Уже по лицу Збарского Дзержинский понял: дело плохо, рассказывает Борис Ильич. Да так оно и было. «Тогда мне казалось, да что там казалось, я был убежден в те минуты — все кончено, надо отказываться…»

«Поняв, что со мною что-то происходит, он не стал расспрашивать меня, листал какие-то папки, о чем-то вслух со мною рассуждал, с горечью говорил о том, как трудно сейчас, в каких сложностях живет страна, рабочие, вся партия. И вдруг внезапно спросил: «А что у вас случилось?» И я, неожиданно для себя, сказал решительно: «Все хорошо». Почему я так сказал — сам не понимаю, но — сказал».

…Когда Збарский в конце 1953 года был освобожден и вернулся домой, ему было возвращено все — до записной книжки, до рабочего блокнота, до последней облигации, все его вещи и работы, взятые при аресте. Не было только портрета Феликса Дзержинского. Не вернули.

Хорошо, осталась фотография, находящаяся сейчас у сына, Виктора Борисовича, которому в день ареста отца было девять лет. Борис Ильич у себя в кабинете, над ним портрет с дарственной надписью.

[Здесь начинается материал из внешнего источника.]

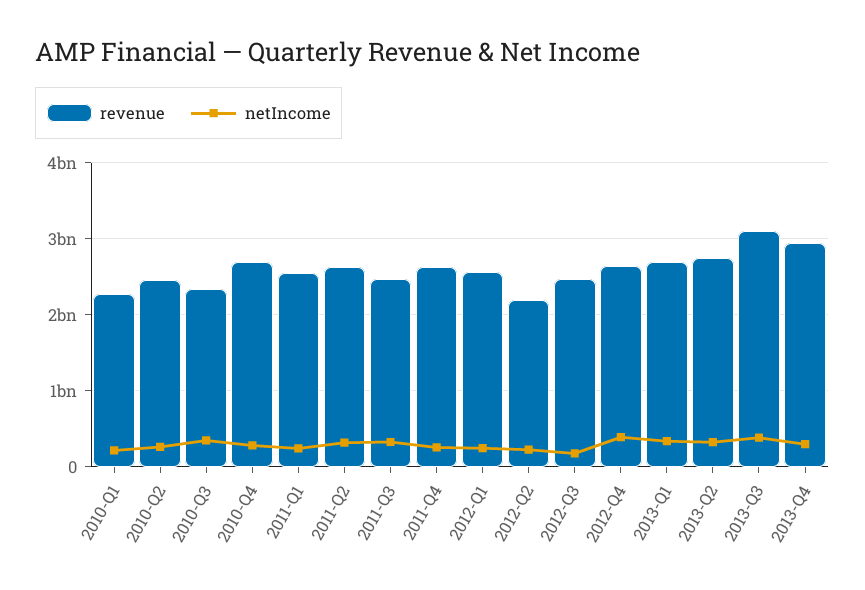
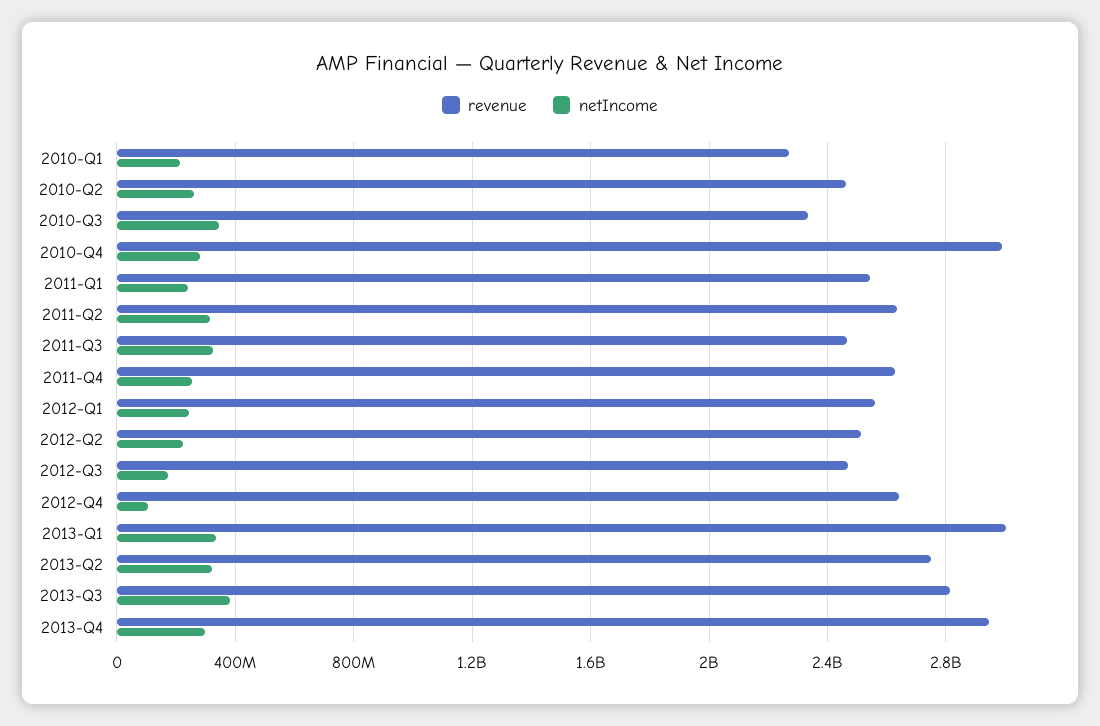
  {
    "revenue": {
      "2010-Q1": 2250000000,
      "2010-Q2": 2450000000,
      "2010-Q3": 2350000000,
-     "2010-Q4": 2700000000,
+     "2010-Q4": 3000000000,
      "2011-Q1": 2550000000,
      "2011-Q2": 2650000000,
      "2011-Q3": 2450000000,
      "2011-Q4": 2650000000,
      "2012-Q1": 2550000000,
-     "2012-Q2": 2200000000,
+     "2012-Q2": 2500000000,
      "2012-Q3": 2450000000,
      "2012-Q4": 2650000000,
-     "2013-Q1": 2700000000,
+     "2013-Q1": 3000000000,
      "2013-Q2": 2750000000,
-     "2013-Q3": 3100000000,
+     "2013-Q3": 2800000000,
      "2013-Q4": 2950000000
    },
    "netIncome": {
      "2010-Q1": 200000000,
      "2010-Q2": 250000000,
      "2010-Q3": 350000000,
      "2010-Q4": 300000000,
      "2011-Q1": 250000000,
      "2011-Q2": 300000000,
      "2011-Q3": 300000000,
      "2011-Q4": 250000000,
      "2012-Q1": 250000000,
      "2012-Q2": 200000000,
      "2012-Q3": 150000000,
-     "2012-Q4": 400000000,
+     "2012-Q4": 100000000,
      "2013-Q1": 350000000,
      "2013-Q2": 300000000,
      "2013-Q3": 400000000,
      "2013-Q4": 300000000
    }
  }

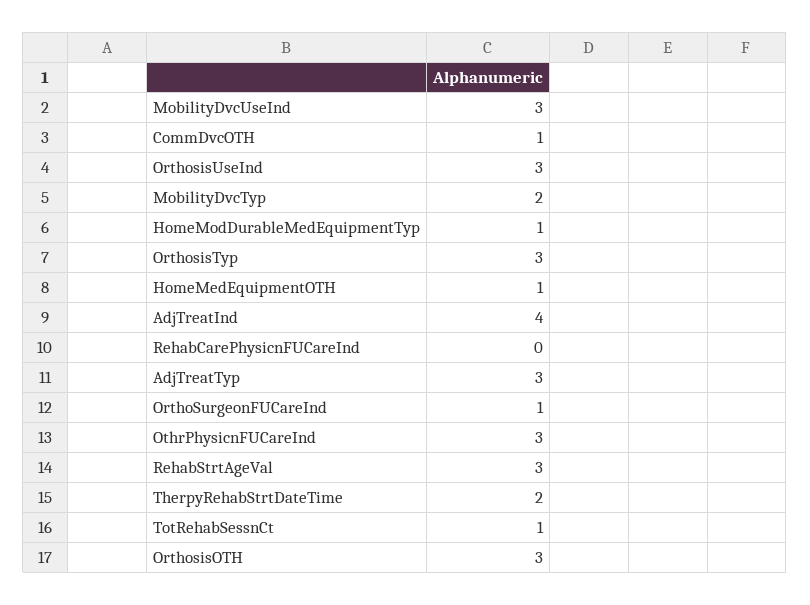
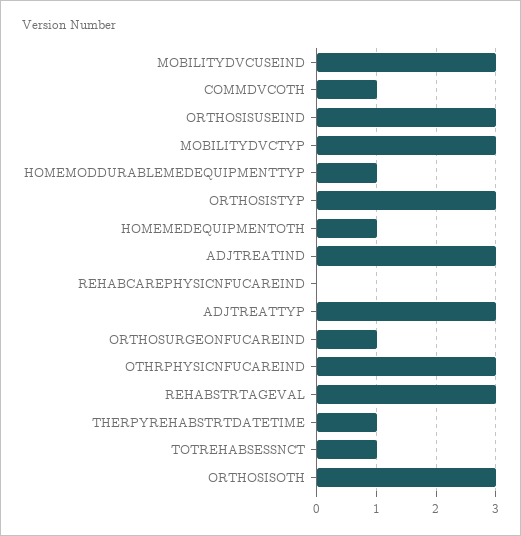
  {
    "MobilityDvcUseInd": 3,
    "CommDvcOTH": 1,
    "OrthosisUseInd": 3,
-   "MobilityDvcTyp": 2,
+   "MobilityDvcTyp": 3,
    "HomeModDurableMedEquipmentTyp": 1,
    "OrthosisTyp": 3,
    "HomeMedEquipmentOTH": 1,
-   "AdjTreatInd": 4,
+   "AdjTreatInd": 3,
    "RehabCarePhysicnFUCareInd": 0,
    "AdjTreatTyp": 3,
    "OrthoSurgeonFUCareInd": 1,
    "OthrPhysicnFUCareInd": 3,
    "RehabStrtAgeVal": 3,
-   "TherpyRehabStrtDateTime": 2,
+   "TherpyRehabStrtDateTime": 1,
    "TotRehabSessnCt": 1,
    "OrthosisOTH": 3
  }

Примерно через месяц после начала работы ученые решили предоставить себе краткий отдых — у них обоих совершенно иссякли силы. Отдых требовался после невероятного напряжения. Решено было — Воробьев уедет на несколько дней к себе в Харьков. А по возвращении и Збарский воспользуется несколькими днями отдыха.

Воробьев уехал. Збарский вновь в их практике совместного труда остался один. Разумеется, все научные работы, которыми он тогда занимался, были решительно отставлены, и неизвестно пока, на какой срок. После отъезда Воробьева он просто не покидал Мавзолей. Кроме короткого сна.

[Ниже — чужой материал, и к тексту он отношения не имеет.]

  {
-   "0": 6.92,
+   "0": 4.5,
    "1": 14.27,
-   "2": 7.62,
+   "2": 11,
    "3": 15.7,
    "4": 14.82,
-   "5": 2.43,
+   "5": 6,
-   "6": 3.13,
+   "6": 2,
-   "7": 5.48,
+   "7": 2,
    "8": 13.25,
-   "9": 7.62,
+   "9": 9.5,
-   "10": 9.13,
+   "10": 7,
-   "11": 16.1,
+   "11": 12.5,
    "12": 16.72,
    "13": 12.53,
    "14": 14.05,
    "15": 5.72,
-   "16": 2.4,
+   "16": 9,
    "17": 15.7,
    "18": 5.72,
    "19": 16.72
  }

И вот тут-то произошло, как ему показалось, несчастье.

На лице Владимира Ильича появились некоторые изменения.

Это было уже ночью, и невероятно взволнованный, Збарский решил срочно вызвать своего коллегу из Харькова, кинулся на Лубянку, из комнаты секретаря Дзержинского связался с Харьковом, разбудил Воробьева и сообщил ему о своих драматических впечатлениях. «Я буквально кричал и настаивал на немедленном его приезде. Разговор длился несколько минут».

Воробьев обещал вернуться в Москву незамедлительно.

Борис Ильич повесил трубку и увидел вышедшего из кабинета Дзержинского.

«Что с вами? На вас лица нет. Разве можно так волноваться? Пойдемте ко мне в кабинет, и расскажите, что случилось».

Дзержинский стал как мог уговаривать Збарского, уверять: все наладится. Воробьев приедет, и они вдвоем разберутся, он, Дзержинский, убежден, что опасениям не суждено сбыться, и Збарский действительно пришел в себя, и даже стал улыбаться, особенно когда Дзержинский пожаловался ему, что Борис Ильич так кричал в трубку, что разбудил его, ведь он уже давно спал, и показал походную кровать, на которой приходилось очень часто ночевать. Так он окончательно успокоил ученого.

Не однажды вспоминал потом Борис Ильич эту ночь.

Воробьев приехал первым же поездом, но к его приезду Борис Ильич, как он рассказывал мне потом, сам убедился в несостоятельности своей тревоги — изменений не было, он ошибся, может быть, свет на лицо упал не так…

Когда писались эти строки, позвонил почтальон и вручил шестой, июньский, номер «Нового мира» за 1987 год.

В числе других интересных и содержательных материалов, которые были опубликованы в этом номере, я прочитал «Воспоминания и мысли» о Борисе Пастернаке, принадлежащие Николаю Николаевичу Вильмонту, умершему в 1985 году, известному историку, исследователю немецкой классической литературы и философии, литературоведу, автору ряда незаурядных работ о нашей отечественной литературе. Он был близок Пастернаку в разные периоды жизни поэта, и надо было представить мое удовольствие, когда я внезапно обнаружил страницы о месте, которое занимал Борис Ильич в жизни Бориса Леонидовича Пастернака, и не только в жизни, оказывается, — и в литературе.